Blockchain startup Sendsquare has been selected by the government to develop a proof-of-concept project for the nation, which has around 3.6 million people with diabeteshttps://www.diabetesatlas.org/upload/resources/material/20191218_144459_2019_global_factsheet.pdf, the company announced on Friday.

The startup will team with clinical experts and practitioners from Seoul's KyungHee University Medical Center to begin analyzing nine years' worth of diabetes clinical data previously collected by the center.

“Storing and collaborating work across a large volume of data using centralized services has proven unwieldy and subject to issues of data loss, duplication and manipulation," according to KyungHee Medical Center's Professor Suk Chon.

Sendsquare's blockchain "can help us to solve data storage problems, and in the long term help diabetes sufferers nationally,” the professor said in a press statement.

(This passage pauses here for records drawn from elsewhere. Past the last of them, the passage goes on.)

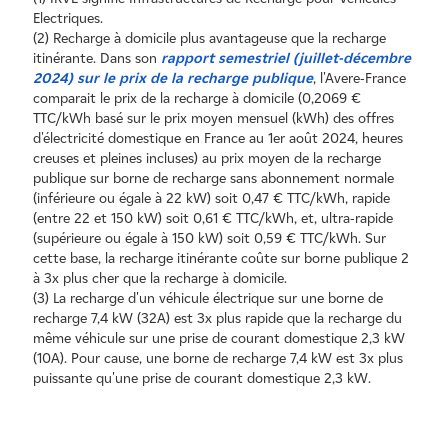
Electriques.
(2) Recharge à domicile plus avantageuse que la recharge
itinérante. Dans son
rapport semestriel (juillet-décembre
2024) sur le prix de la recharge publique
, l'
Avere-France
comparait le prix de la recharge à domicile (0,2069 €
TTC/kWh basé sur le prix moyen mensuel (kWh) des offres
d'électricité domestique en France au 1er août 2024, heures
creuses et pleines incluses) au prix moyen de la recharge
publique sur borne de recharge sans abonnement normale
(inférieure ou égale à 22 kW) soit 0,47 € TTC/kWh, rapide
(entre 22 et 150 kW) soit 0,61 € TTC/kWh, et, ultra-rapide
(supérieure ou égale à 150 kW) soit 0,59 € TTC/kWh. Sur
cette base, la recharge itinérante coûte sur borne publique 2
à 3x plus cher que la recharge à domicile.
(3) La recharge d'un véhicule électrique sur une borne de
recharge 7,4 kW (32A) est 3x plus rapide que la recharge du
même véhicule sur une prise de courant domestique 2,3 kW
(10A). Pour cause, une borne de recharge 7,4 kW est 3x plus
puissante qu'une prise de courant domestique 2,3 kW.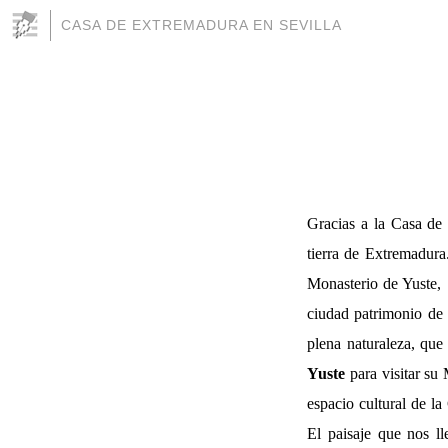
CASA DE EXTREMADURA EN SEVILLA
Gracias a la Casa de 
tierra de Extremadura.
Monasterio de Yuste,
ciudad patrimonio de
plena naturaleza, que
Yuste
para visitar su
espacio cultural de l
El paisaje que nos ll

The project will take an estimated six months to complete, with the initial objective to analyze the data working to anonymize it before finally implementing the data onto a registry which will be recorded on an unspecified blockchain platform.

After the blockchain application has been developed, Sendsquare will seek independent verification from Korea’s Telecommunications Technology Association (TTA).

Sendsquare is a blockchain startup responsible for the development of the South Korea-based FLETA blockchain which was previously charged with building a proof-of-concept network for the nation’s healthcare system.